PAGE EXTRACT:
+ + + + +

Some new releases have just been announced via a Penguin Press release that might carry some interest:
CAN WE HAVE OUR BALLS BACK, PLEASE? How the British Invented Sport (and then almost forgot how to play it) By Julian Norridge
Published in paperback, £9.99, 4th June
Norridge takes us on a journey around the British Isles and uncovers the origins of fourteen of the best loved sports that are now played around all around the world. From cricket and tennis to horse racing and boxing, Can We Have Our Balls Back Please? is filled with amusing and surprising anecdotes from our sporting past.”
WARRIOR OF ROME 1: King of Kings By Harry Sidebottom
Michael Joseph Hardback £12.99 9th July
“The second novel in the Top Five bestselling Warrior of Rome series. A bold, dramatic and unforgettable tale of honour, bravery and bloodthirsty battle in the best-selling historical adventure tradition of Bernard Cornwell and Conn Iggulden. The hardback of the first instalment of the WARRIOR OF ROME series rocketed to No. 4 in the bestseller lists, and sales have reached a staggering 35K so far on UK Bookscan.
Dr Harry Sidebottom has an international reputation as a scholar and is a Fellow of St Benets Hall Oxford - where he specializes in ancient warfare and classical art - he applies his knowledge with a spectacular flair for sheer explosive action and knuckle-whitening drama. The depth of literary and geographic background, as well as the psychological complexity of the characters, makes KING OF KINGS the most authoritative historical adventure novel this year.” Visit: http://www.harrysidebottom.co.uk/
WHY IS Q ALWAYS FOLLOWED BY U? Word-perfect Answers to the Most-Asked Questions About Language By Michael Quinion
Published by Particular Books Hardback on 2 July
“From the long-time word-detective and bestselling author of Port Out, Starboard Home, Quinion brings us the answers to nearly two hundred of the most intriguing questions he's been asked over the years from enquiries all around the globe.
Michael's lexophilia began in earnest in 1991, when, realising many new words were missing from the Oxford English Dictionary, he started sending examples of them to the editors. He eventually became an official freelance reader and has now contributed over 160,000 citations. In 1997, he set up his own award-winning language website which has an average of 1.3million page hits per month.”

+ + + + +

EXCERPTED RECORDS:

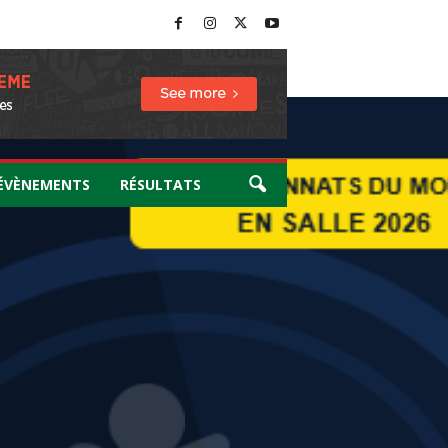
ÉVÈNEMENTS
RÉSULTATS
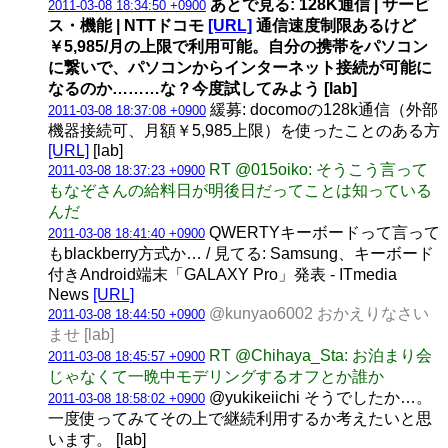
あとで見る: 128K通信 | サービ
2011-03-08 18:34:50 +0900
ス・機能 | NTTドコモ
[URL]
通信速度制限あるけど
￥5,985/月の上限で利用可能。自分の携帯をパソコン
に繋いで、パソコンからインターネット接続が可能に
なるのか………な？今度試してみよう [lab]
緩募: docomoの128k通信（外部
2011-03-08 18:37:08 +0900
機器接続可、月額￥5,985上限）を使ったことのある方
[URL]
[lab]
RT @015oiko: そうこう言って
2011-03-08 18:37:23 +0900
もなぞさんの給料日が明後日だってことは知っている
んだ
QWERTYキーボードって言って
2011-03-08 18:41:40 +0900
もblackberry方式か… / 見てる: Samsung、キーボード
付きAndroid端末「GALAXY Pro」発表 - ITmedia
News
[URL]
@kunyao6002 おかえりなさい
2011-03-08 18:44:50 +0900
ませ [lab]
RT @Chihaya_Sta: お泊まり会
2011-03-08 18:45:57 +0900
じゃなくて一晩中モデリングするオフとか誰か
@yukikeiichi そうでしたか…。
2011-03-08 18:58:02 +0900
一度使ってみてその上で継続利用するか考えたいと思
います。 [lab]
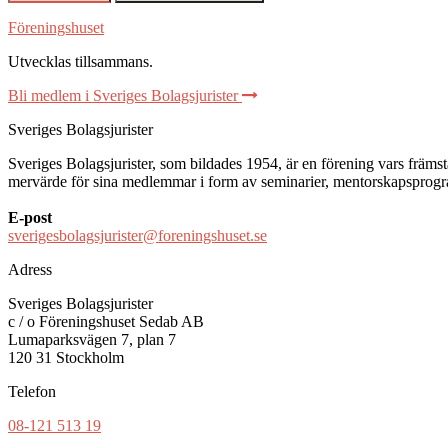
Föreningshuset
Utvecklas tillsammans
.
Bli medlem i Sveriges Bolagsjurister
Sveriges Bolagsjurister
Sveriges Bolagsjurister, som bildades 1954, är en förening vars främsta 
mervärde för sina medlemmar i form av seminarier, mentorskapsprogram
E-post
sverigesbolagsjurister@foreningshuset.se
Adress
Sveriges Bolagsjurister
c / o Föreningshuset Sedab AB
Lumaparksvägen 7, plan 7
120 31 Stockholm
Telefon
08-121 513 19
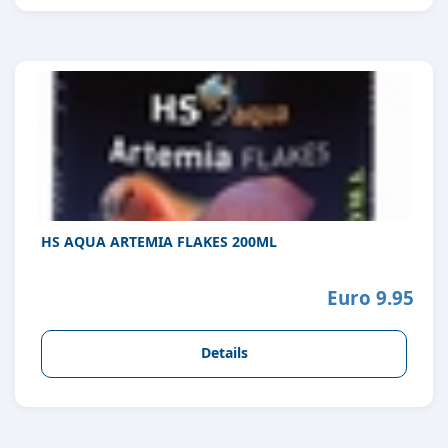
HS AQUA ARTEMIA FLAKES 200ML
Euro 9.95
Details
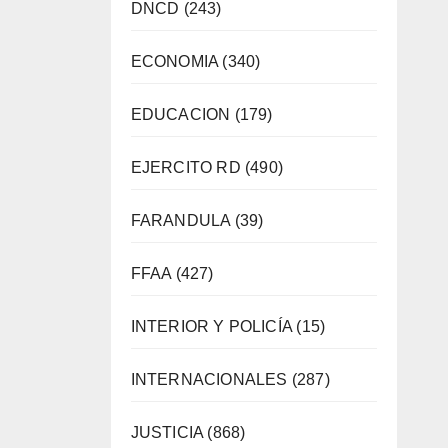
DNCD
(243)
ECONOMIA
(340)
EDUCACION
(179)
EJERCITO RD
(490)
FARANDULA
(39)
FFAA
(427)
INTERIOR Y POLICÍA
(15)
INTERNACIONALES
(287)
JUSTICIA
(868)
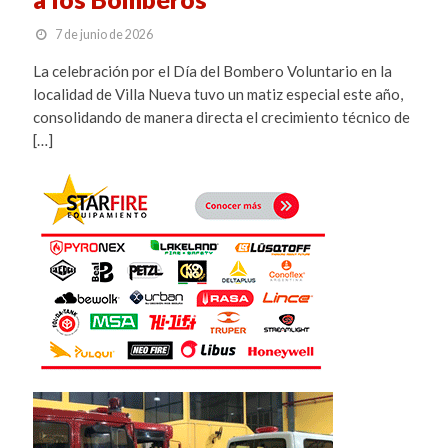
7 de junio de 2026
La celebración por el Día del Bombero Voluntario en la
localidad de Villa Nueva tuvo un matiz especial este año,
consolidando de manera directa el crecimiento técnico de
[…]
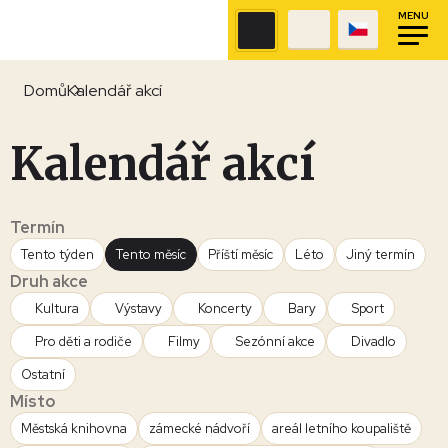
MENU
Domů
Kalendář akcí
Kalendář akcí
Termín
Tento týden
Tento měsíc
Příští měsíc
Léto
Jiný termín
Druh akce
Kultura
Výstavy
Koncerty
Bary
Sport
Pro děti a rodiče
Filmy
Sezónní akce
Divadlo
Ostatní
Místo
Městská knihovna
zámecké nádvoří
areál letního koupaliště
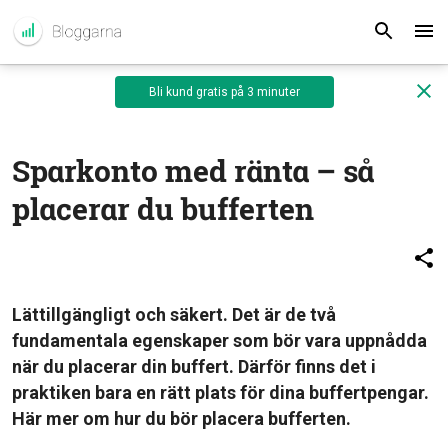
Bli kund gratis på 3 minuter
Sparkonto med ränta – så
placerar du bufferten
Lättillgängligt och säkert. Det är de två
fundamentala egenskaper som bör vara uppnådda
när du placerar din buffert.
Därför finns det i
praktiken bara en rätt plats för dina buffertpengar.
Här mer om hur du bör placera bufferten.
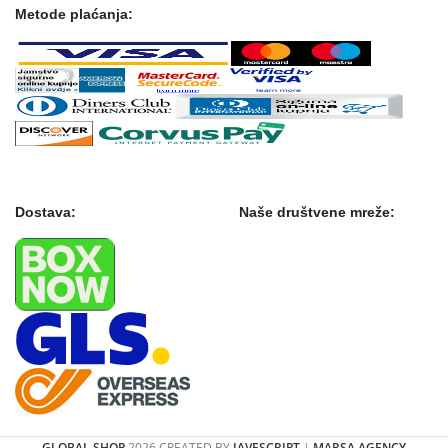
Metode plaćanja:
Dostava:
Naše društvene mreže:
GLOBAL SHOP
2026 CREATED BY
JAVESCRIPT
|
MARSA AGENCY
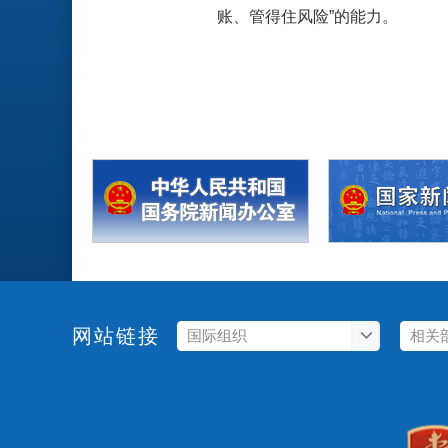
账、管得住风险”的能力。
网站链接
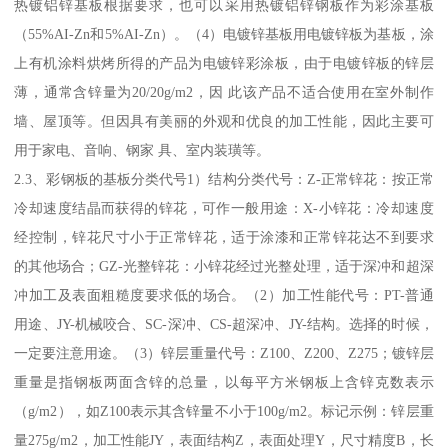
热镀铝锌基板根据要求，也可以采用热镀铝锌钢板作为彩涂基板
（55%AI-Zn和5%AI-Zn）。（4）电镀锌基板用电镀锌板为基板，涂
上有机涂料烘烤所得的产品为电镀锌彩涂板，由于电镀锌板的锌层
薄，通常含锌量为20/20g/m2，因 此该产品不适合使用在室外制作
墙、屋顶等。但因具有美丽的外观和优良的加工性能，因此主要可
用于家电、音响、钢家 具、室内装璜等。
2.3、彩钢板的基板分类代号1）结构分类代号：Z-正常锌花：按正常
冷却速度结晶而获得的锌花，可作一般用途：X-小锌花：冷却速度
经控制，锌花尺寸小于正常锌花，适于涂漆和正常锌花达不到要求
的其他场合；GZ-光整锌花：小锌花经过光整处理，适于深冲和超深
冲加工及表面粗糙度要求低的场合。（2）加工性能代号：PT-普通
用途、JY-机械咬合、SC-深冲、CS-超深冲、JY-结构。选择的时候，
一定要注意用途。（3）锌层重量代号：Z100、Z200、Z275；镀锌层
重量是指钢板两面含锌的总量，以每平方米钢板上含锌克数表示
（g/m2），如Z100表示其含锌量不小于100g/m2。标记示例：锌层重
量275g/m2，加工性能JY，表面结构Z，表面处理Y，尺寸精度B，长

+ + + + +

CHECK YOUR UNDERSTANDING:
(a) Summarize the new-releases announcement in two sentences.
(b) Echo, word for word, the part of the new-releases announcement that opens with the words containing "WARRIOR OF ROME 1: King" and closes with "on UK Bookscan.".

ANSWER SET:
(a) The announcement lists new books from a Penguin Press release: Julian Norridge's Can We Have Our Balls Back, Please?, about the origins of fourteen sports; Harry Sidebottom's King of Kings from the Warrior of Rome series; and Michael Quinion's Why Is Q Always Followed by U?, which answers nearly two hundred questions about language. Each entry gives publication details and a description of the book.

(b)
WARRIOR OF ROME 1: King of Kings By Harry Sidebottom
Michael Joseph Hardback £12.99 9th July
“The second novel in the Top Five bestselling Warrior of Rome series. A bold, dramatic and unforgettable tale of honour, bravery and bloodthirsty battle in the best-selling historical adventure tradition of Bernard Cornwell and Conn Iggulden. The hardback of the first instalment of the WARRIOR OF ROME series rocketed to No. 4 in the bestseller lists, and sales have reached a staggering 35K so far on UK Bookscan.